If Open (1, "\\server\share\file.csv", 5) = 0
$SpecLine = $Dept+ ","+ %clientname% + "," + @USERID + ","+ @FullName + "," + @DATE + ", at ," + @time
$WriteData = WriteLine (1, $SpecLine + Chr(13) + Chr(10))
Close(1)
EndIf

Obviously these files grown fairly quickly and I have archived them off numerous times. I just have a little niggle at the back of my mind about how the clients execute this.

If say the file had grown to 200mb's in size, do the clients have to pull that over the network in order to write to it? if so that could be causing some issues! Especially over slow links. Any thoughts? I have proposed our logging should be done into SQL because of the amount we capture. The other issue being on a monday morning the file will probably be locked constantly and not everything captured even if logons happen over a couple of hours.

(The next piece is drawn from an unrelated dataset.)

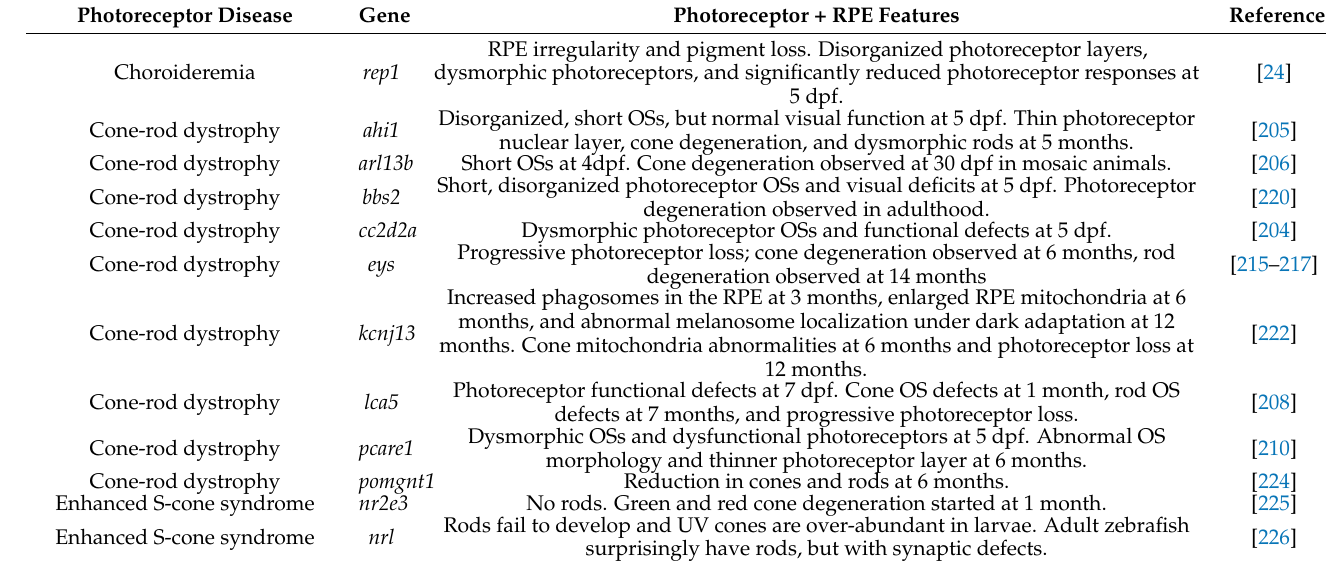
Table 6. Zebrafish mutants of choroideremia, cone-rod dystrophy, and enhanced S-cone syndrome. Photoreceptor Disease Gene Photoreceptor + RPE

Does that make sense and can anyone clarify?

I will do a little testing next week
 
If say the file had grown to 200mb's in size, do the clients have to pull that over the network in order to write to it?

I'd say that's likely to be true and a brief check with Wireshark should confirm it. So at best it's slowing down the logons and at worst due to the file locking issues you've mentioned it's also possibly missing entries and therefore inaccurate.

If you need to log in that fashion then how about just having the script create a log file based on the username in the central shared directory? The individual file sizes stay small and there's no locking issues. Create a batch process on the central server that hoovers up the individual files once a day and either amalgamates them into one CSV file or stuffs them into SQL as you were proposing.

Is this used for audit purposes of just to track active accounts? It's it's for auditing then users have got the rights to read and write to that directory so a user who knows what they're doing can just modify the files to delete or insert records as they see fit. If it's for tracking active/inactive accounts then lastLogonTimestamp exists at W2K3 domain functional level and might be good enough to track what you want.